Study: Keto Diets May Protect Against Glaucoma

Ketogenic diet foods on tableA study from Northeast Ohio Medical University suggests that eating a high-fat ketogenic diet could protect you from developing glaucoma, one of the leading causes of vision loss.

High-Fat Diet May Prevent Nerve Damage

Researchers fed a fat-rich diet to a group of mice that were on the brink of developing glaucoma. The diet was 90 percent fat and very little carbohydrate. After eight weeks, the mice had higher energy and increased antioxidant level. Most importantly, their optic nerves showed less deterioration.

Glaucoma is a series of eye diseases characterized by optic nerve damage due to sensitivity to eye pressure. Because the optic nerve is responsible for sending visual images to the brain, any damage can result in permanent vision loss.

In the past, doctors have considered a high-fat, low-carbohydrate diet to treat multiple nerve disorders like Alzheimer’s disease, Parkinson’s disease and epilepsy. This is the first study that suggests that glaucoma patients could glean some benefit.

Characteristics of Glaucoma

Glaucoma is challenging to diagnose because it usually develops slowly and painlessly. Primary open-angle glaucoma, the most common variation, is aptly nicknamed the “sneak thief of sight” because it gradually minimizes the visual field. Low pressure glaucoma, or normal tension glaucoma, is also challenging to detect. Patients can experience vision loss even when eye pressure remains within reasonable limits. Acute angle-closure glaucoma is less common, but it is a serious condition that requires immediate medical intervention. It is often accompanied by headaches, blurred vision, eye pain and nausea.

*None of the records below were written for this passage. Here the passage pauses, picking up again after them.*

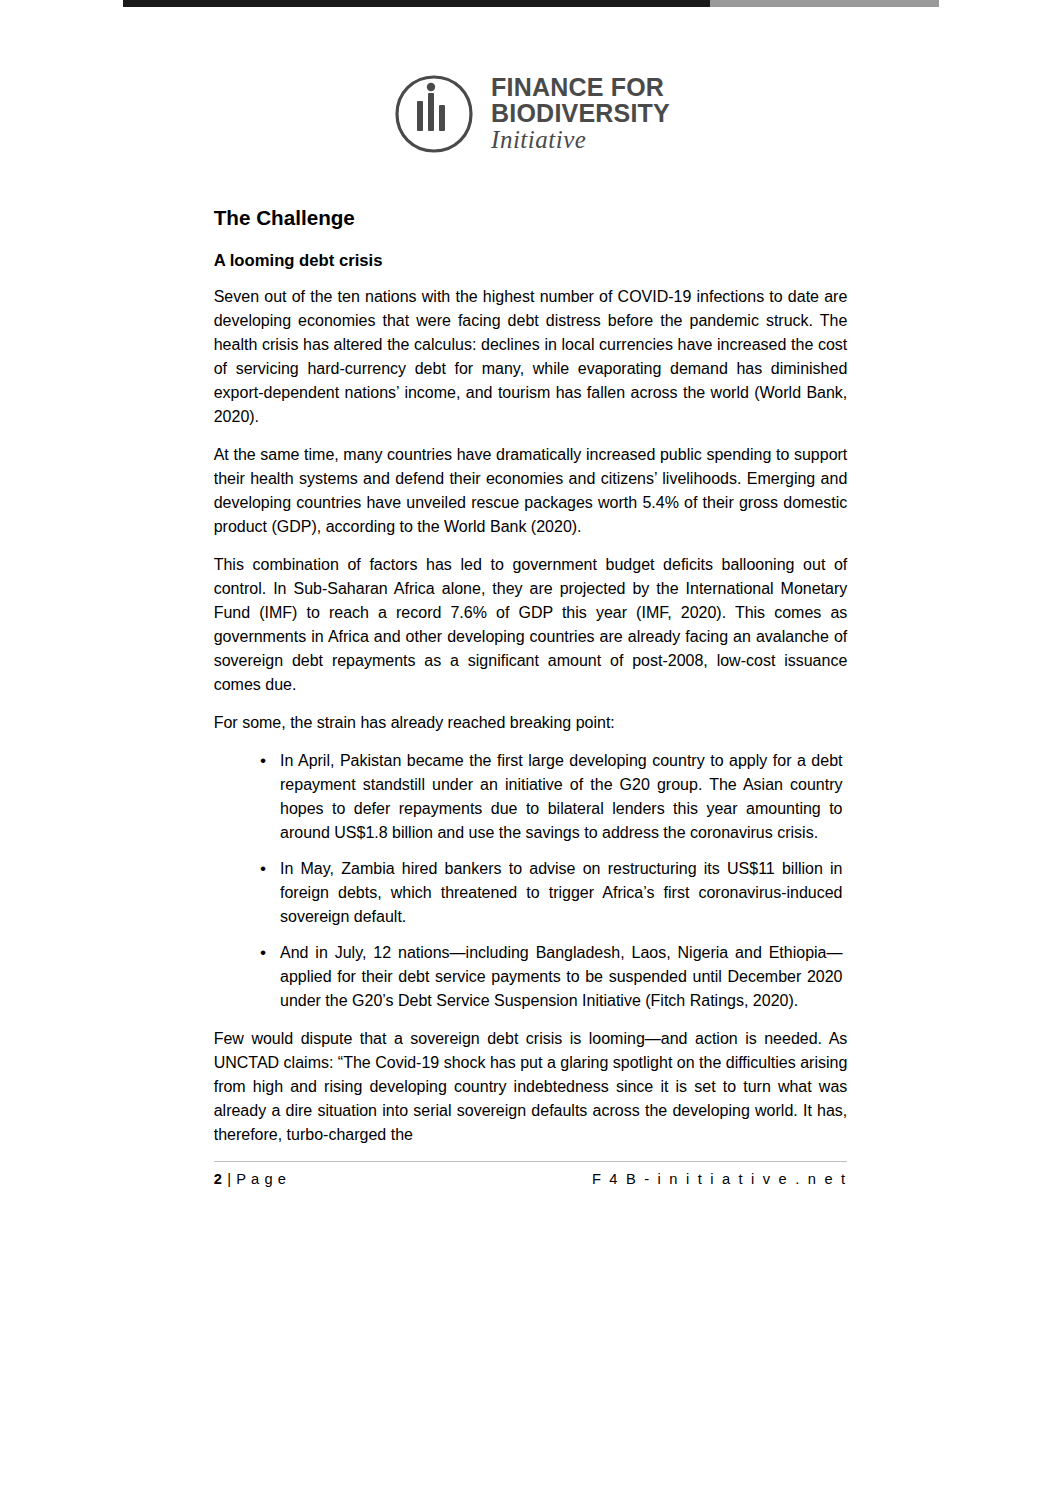FINANCE FOR BIODIVERSITY Initiative
The Challenge
A looming debt crisis
Seven out of the ten nations with the highest number of COVID-19 infections to date are developing economies that were facing debt distress before the pandemic struck. The health crisis has altered the calculus: declines in local currencies have increased the cost of servicing hard-currency debt for many, while evaporating demand has diminished export-dependent nations’ income, and tourism has fallen across the world (World Bank, 2020).
At the same time, many countries have dramatically increased public spending to support their health systems and defend their economies and citizens’ livelihoods. Emerging and developing countries have unveiled rescue packages worth 5.4% of their gross domestic product (GDP), according to the World Bank (2020).
This combination of factors has led to government budget deficits ballooning out of control. In Sub-Saharan Africa alone, they are projected by the International Monetary Fund (IMF) to reach a record 7.6% of GDP this year (IMF, 2020). This comes as governments in Africa and other developing countries are already facing an avalanche of sovereign debt repayments as a significant amount of post-2008, low-cost issuance comes due.
For some, the strain has already reached breaking point:
In April, Pakistan became the first large developing country to apply for a debt repayment standstill under an initiative of the G20 group. The Asian country hopes to defer repayments due to bilateral lenders this year amounting to around US$1.8 billion and use the savings to address the coronavirus crisis.
In May, Zambia hired bankers to advise on restructuring its US$11 billion in foreign debts, which threatened to trigger Africa’s first coronavirus-induced sovereign default.
And in July, 12 nations—including Bangladesh, Laos, Nigeria and Ethiopia—applied for their debt service payments to be suspended until December 2020 under the G20’s Debt Service Suspension Initiative (Fitch Ratings, 2020).
Few would dispute that a sovereign debt crisis is looming—and action is needed. As UNCTAD claims: “The Covid-19 shock has put a glaring spotlight on the difficulties arising from high and rising developing country indebtedness since it is set to turn what was already a dire situation into serial sovereign defaults across the developing world. It has, therefore, turbo-charged the
2 | P a g e
F 4 B - i n i t i a t i v e . n e t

Managing Your Risk for Glaucoma

Take our Glaucoma Risk Assessment to learn more about your own personal risk for glaucoma. Hypertension, diabetes, eye injury, refractive errors and family history are just a few factors that increase your risk for glaucoma. Adults who are 40 and older are more likely to develop the condition, as well as African Americans. Although there is no cure for glaucoma, you can prevent damage from the disease by visiting your ophthalmologist each year.

When was your last comprehensive eye exam? During a complete eye exam, your eye doctor will evaluate your current prescription and test your eyes for glaucoma and other eye conditions that can cause low vision and blindness.